ASSIGNMENT: Please reproduce the lines below word for word, leaving out the pictures.

[Stored entries]

========================================================================

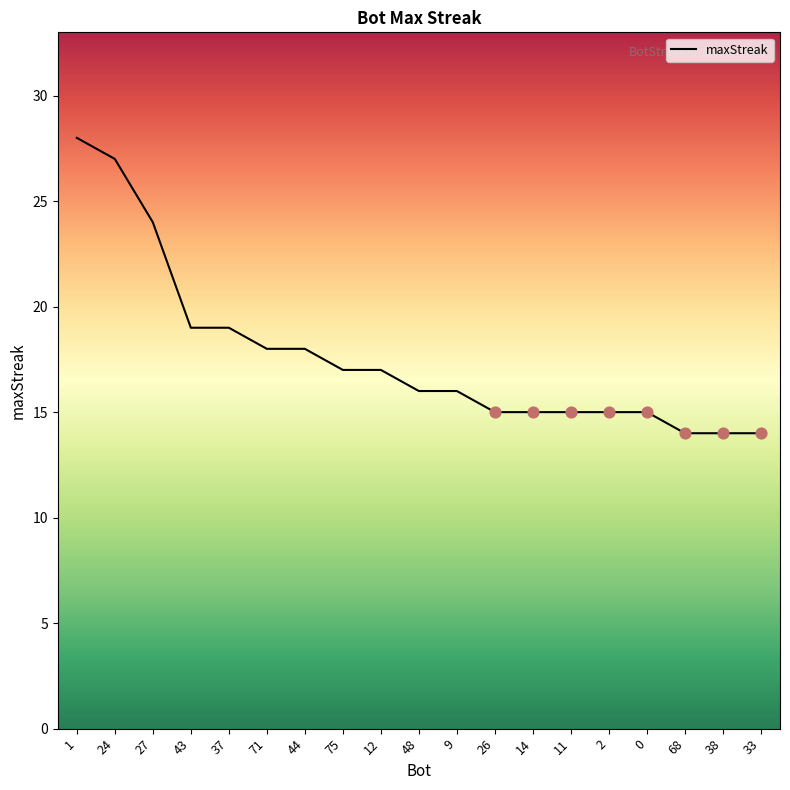

Approximately how many times larger is the value at 38 compared to 2?

0.9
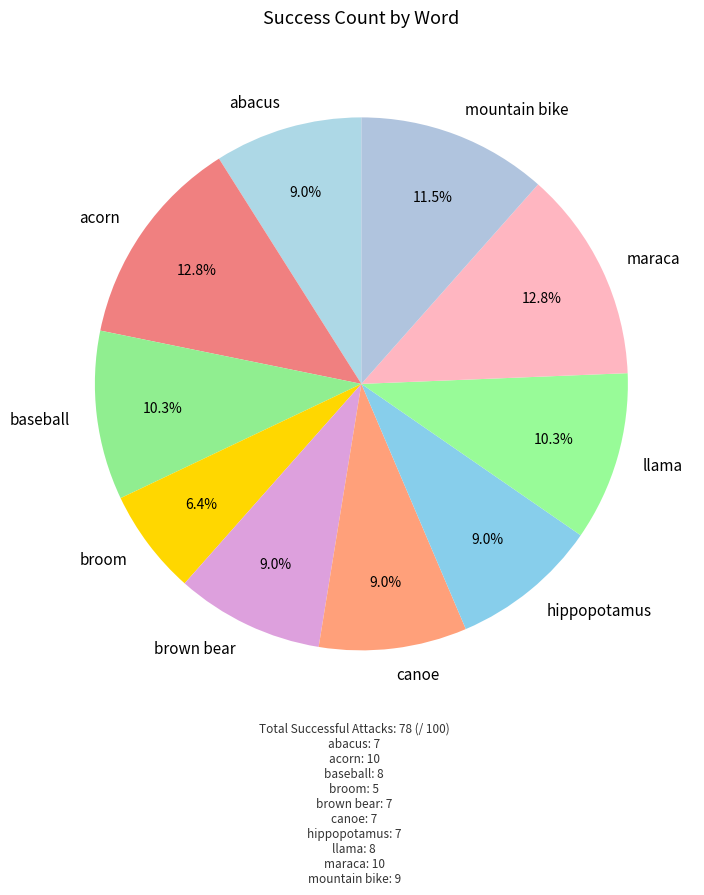

How much of the chart is everything except brown bear?

91.0%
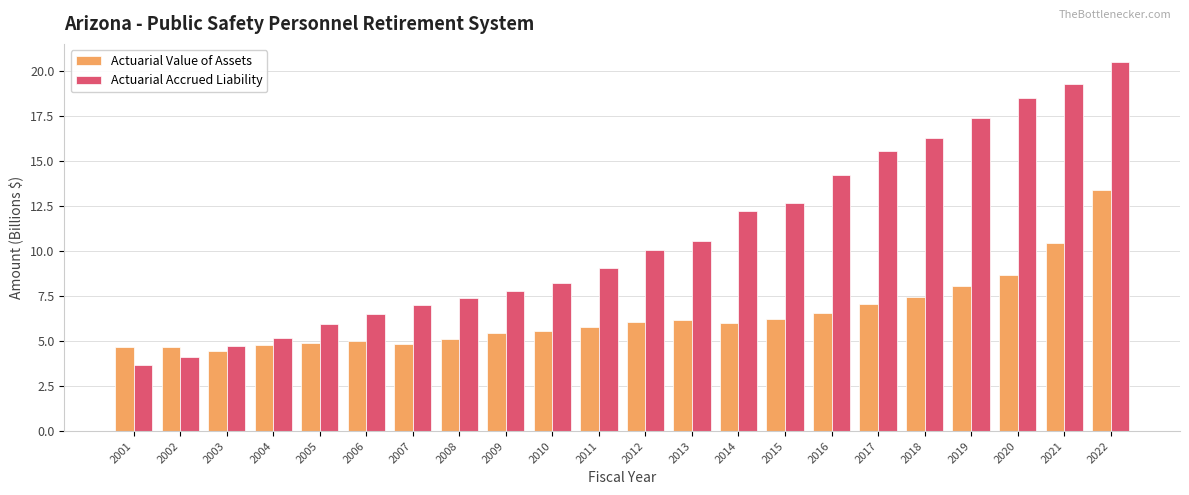

What is the sum of the Actuarial Accrued Liability values at 2016 and 2005?

20.2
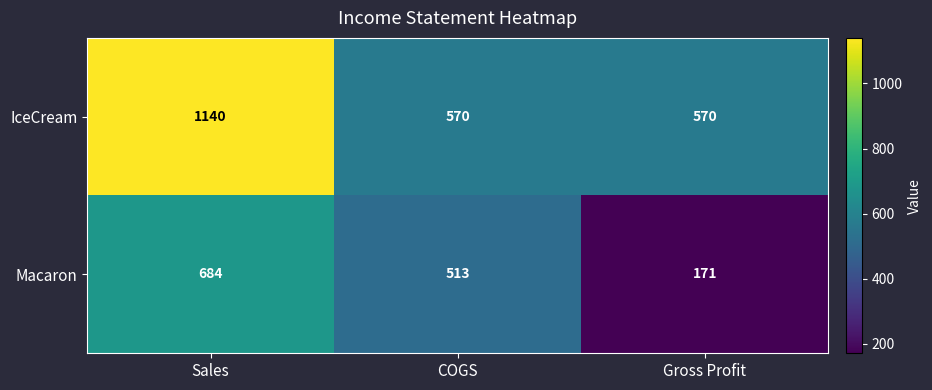

How many values in the Macaron series exceed 513?

1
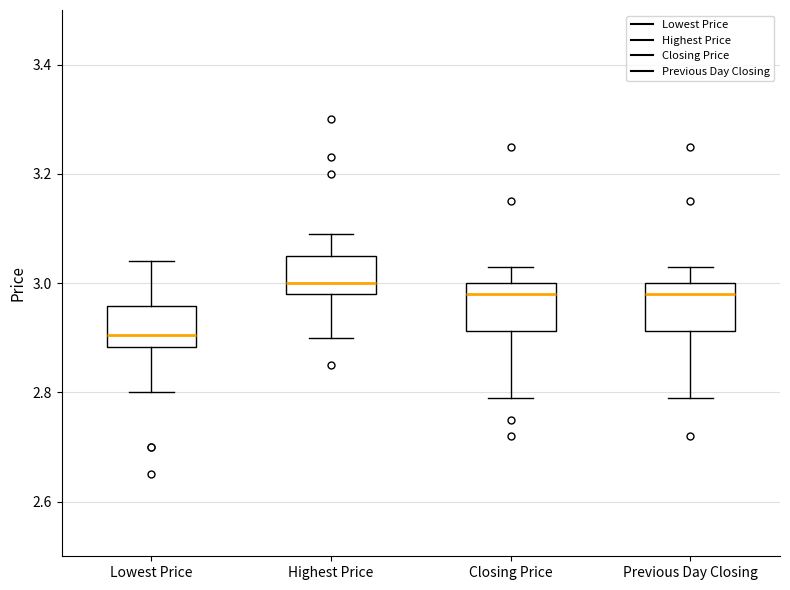

Which box has the lowest median line?

Lowest Price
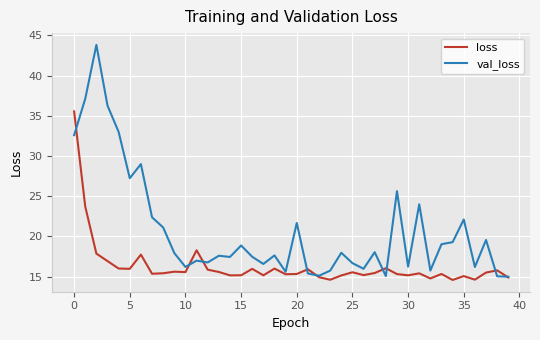

List the series in order of their peak value, highest first.

val_loss, loss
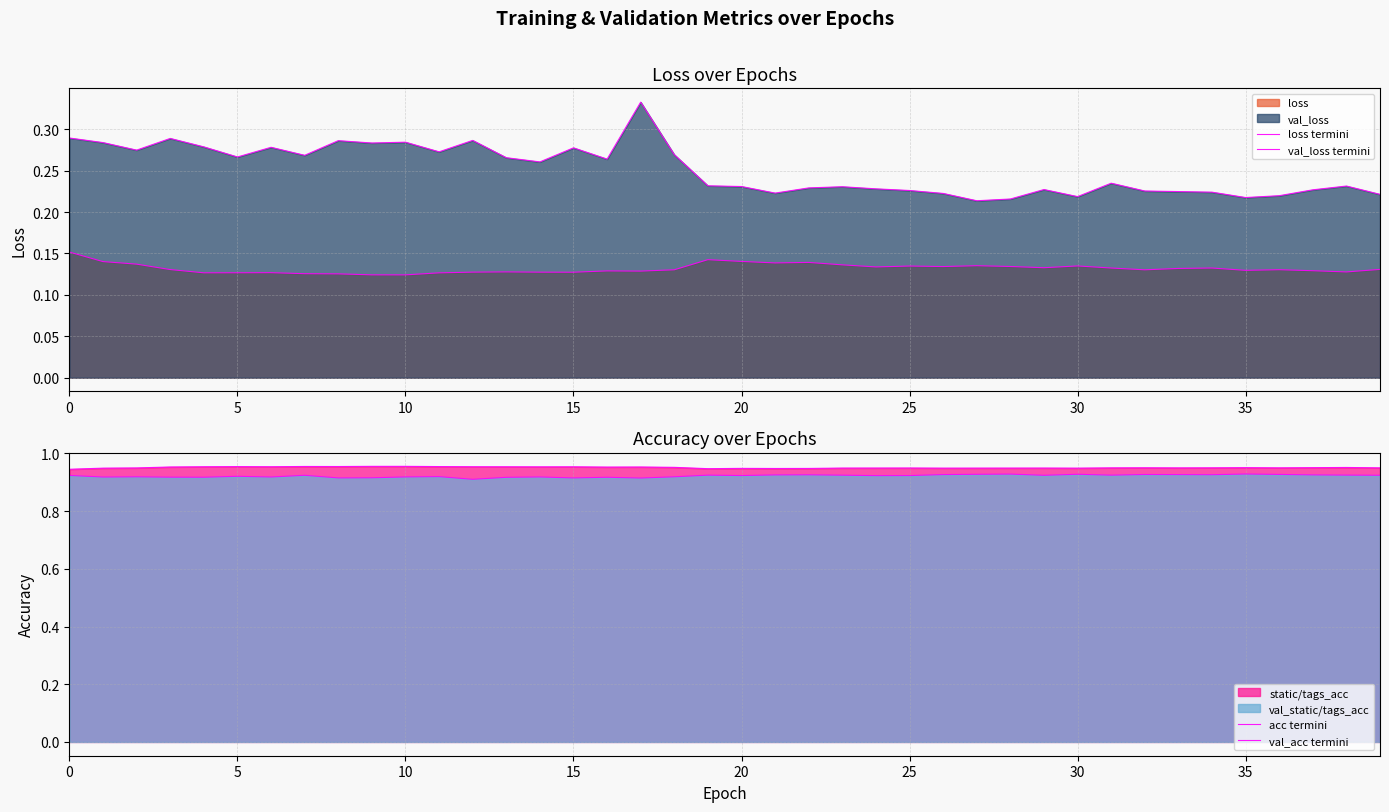

Count the number of categories in the chart.

40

========================================================================

RESULT:
Approximately how many times larger is the value at 38 compared to 2?

0.9

How much of the chart is everything except brown bear?

91.0%

What is the sum of the Actuarial Accrued Liability values at 2016 and 2005?

20.2

How many values in the Macaron series exceed 513?

1

Which box has the lowest median line?

Lowest Price

List the series in order of their peak value, highest first.

val_loss, loss

Count the number of categories in the chart.

40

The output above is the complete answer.